Insufficient Tenant Protections Leave Manufactured Home Park Residents in Florida Vulnerable to Displacement
Jun 09, 2025
By Katie Renzi, Research Intern and Sarah Abdelhadi, Manager, State and Local Research
A recent article published in Urban Studies, “Eviction from Manufactured Home Parks”, examines the unique vulnerabilities faced by residents of manufactured home parks (MHPs). MHP residents typically own their homes but rent the land beneath the home. Manufactured homes are an important source of affordable housing for lower-income households but are expensive and sometimes impossible to relocate if a household is evicted from their MHP; as a result, evicted MHP residents face not only displacement but also possible loss of a major financial investment. Drawing on data from Florida, the study documents dual forms of displacement: eviction of individual households filed through the court system and mass displacements due to park closures. The findings show that while court-based eviction filing rates in MHPs were generally lower than for conventional renters, park closures and ownership changes were critical and under-recognized catalysts of MHP resident displacement. The authors suggest that targeted rental assistance and strengthening eviction protections could help alleviate the risk of displacement.

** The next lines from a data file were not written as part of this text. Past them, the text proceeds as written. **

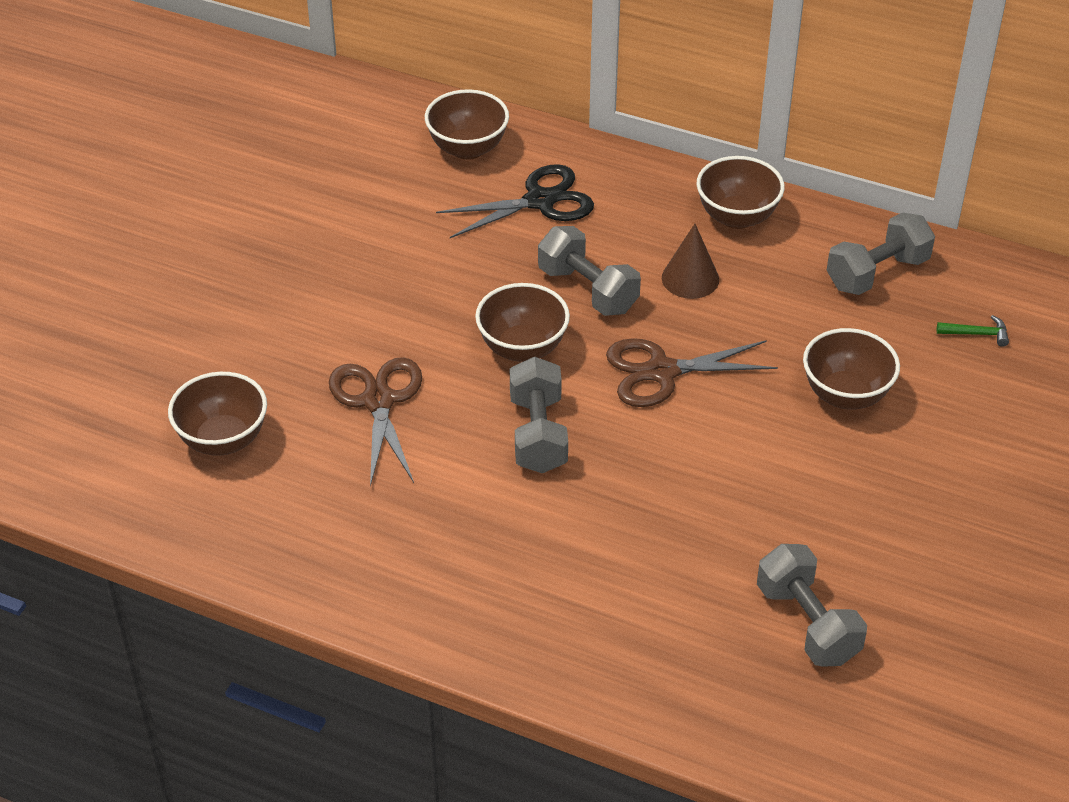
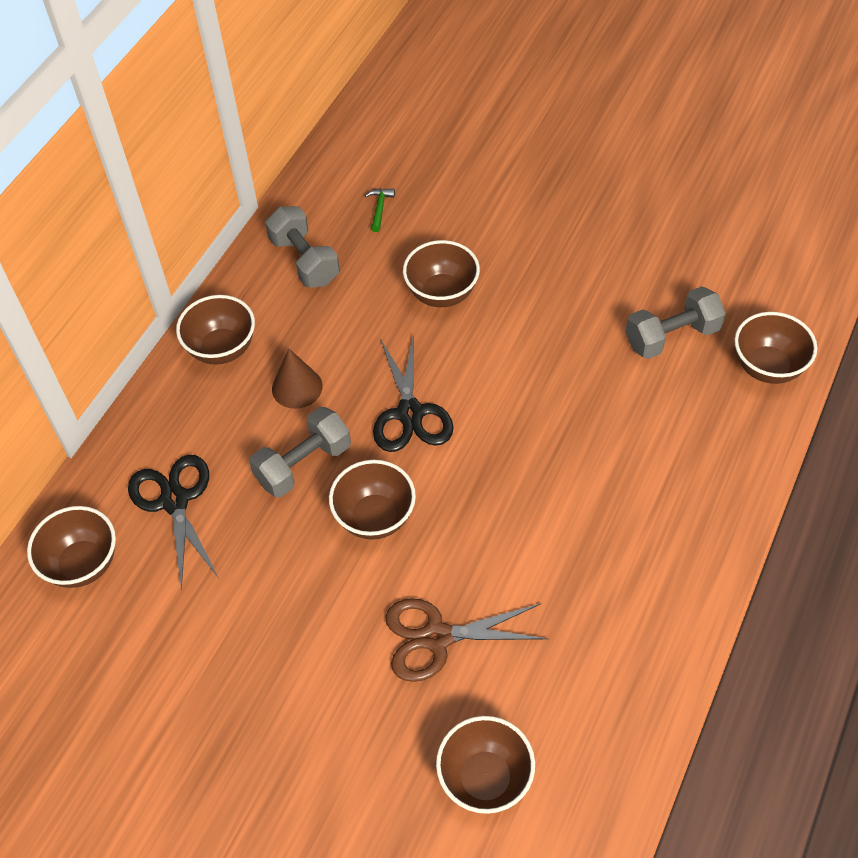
camera: 85 degrees left, 10 degrees up
grey dumbbell [510,356,568,473] -> none
brown scissors [606,338,778,407] -> black scissors [373,333,453,452]
none -> brown bowl [734,312,817,384]

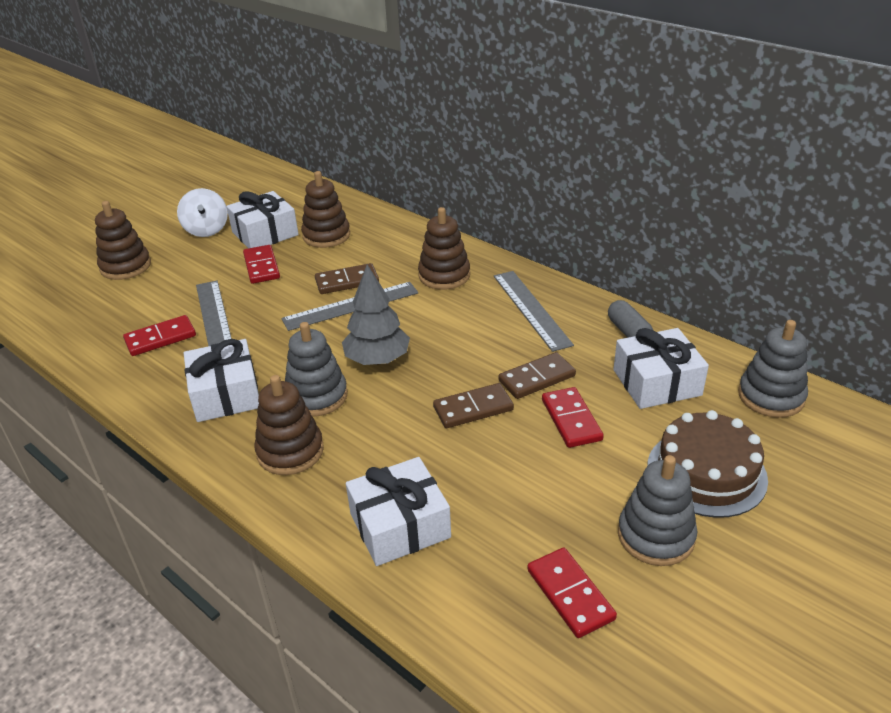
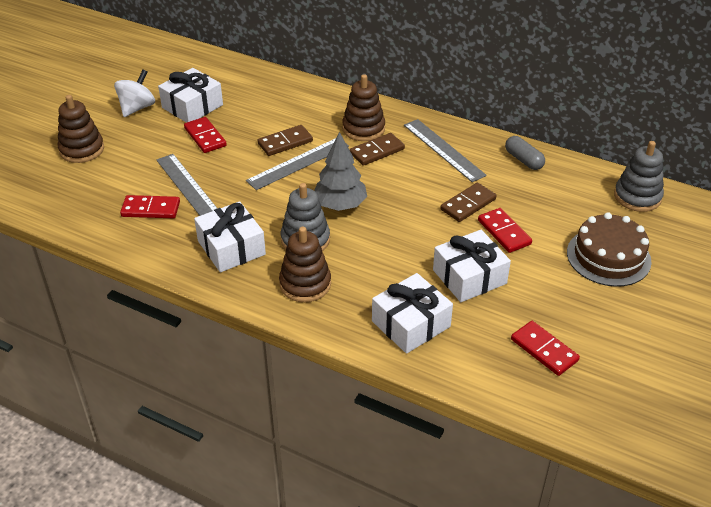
camera: 15 degrees left, 5 degrees up
red domino [123,315,196,356] -> red domino turned 45 degrees clockwise [120,195,180,218]
white spinning top [177,188,228,237] -> white spinning top turned 120 degrees counterclockwise [114,70,155,117]
brown stacking toy [301,171,350,248] -> none
brown domino [433,383,514,428] -> brown domino moved to [350,133,405,166]
white gift [613,328,709,409] -> white gift moved to [433,230,511,302]
grey stacking toy [618,455,697,566] -> none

To examine the scale and drivers of displacement in MHPs communities, the researchers created a dataset of registered MHPs in Florida between 2012 and 2022 and their associated eviction filings. Identifying MHP parcels required several sources, including the Florida Department of Revenue and the Florida Department of Business and Professional Regulation, also yielding property sales, ownership, and closure data. The Shimberg Center for Housing Studies provided eviction filings from each of the state’s 67 county courts sorted by defendant addresses. The datasets were merged using spatial joins and address-matching, identifying 2,383 registered MHPs and matching approximately 85% of the 65,122 MHP eviction filings to specific parcels. Additional analyses used five-year demographic data from the 2015-2019 American Community Survey across more than 1,500 Census tracts with MHPs.
The authors found that manufactured home park residents had lower annual eviction filing rates (1.9%) than renters overall in Florida (5.0%), with MHP evictions accounting for less than 6% of all filings over the study period. However, filings were highly concentrated: one-third of all MHP eviction cases originated from just 100 parks, or 2.4% of all MHPs operating during the study period. The study also found that among MHPs that were sold, eviction filings increased by 40% on average in the six months following the park sale, suggesting that changes in ownership may be an important driver of housing instability for MHP residents.
In addition to court-ordered evictions, mass displacements due to park closures were a considerable source of housing loss. These closures often occurred outside formal eviction processes and thus are not captured in court data, even though they result in full community displacement. Between 2012 and 2022, 127 registered MHPs were permanently closed, resulting in the removal of over 6,000 units—an added 9.4% increase in evictions beyond what was captured in court records. Park closures were observed across urban, suburban, and rural areas, with notable clustering in North Florida.
Eviction risk also varied by neighborhood characteristics. Census tracts with high MHP eviction rates (>5%) were more likely to be urban, located in North Florida, have higher shares of Black residents and households with incomes below the poverty line, and lower percentages of elderly residents. In contrast, tracts with low filing rates (<2%) were more likely to be rural, located in South Florida, have higher proportions of elderly and white residents, and exhibit higher vacancy rates (suggesting they are more likely to be seasonal homes). These findings reveal stark geographic and demographic disparities in eviction vulnerability among MHP residents.
The study concludes that while manufactured housing remains a vital source of unsubsidized affordable housing, the land-lease model exposes residents to unique and often unregulated forms of displacement. While Florida’s existing policies, including a right of first refusal for park purchases and limited relocation aid, provide a foundation for protection lacking in most other states, they still fall short of meeting the scale of need. Florida has more MHPs than any state except California, and about one in every 14 occupied housing units is a manufactured home. The authors recommend several policy responses: increased relocation assistance, extended notice periods for eviction, emergency rental assistance for small debts, and stronger support for resident-led ownership models. They also note the limitations of court data, which miss mass displacements and informal evictions, and call for future research on ownership structures and outcomes in other states.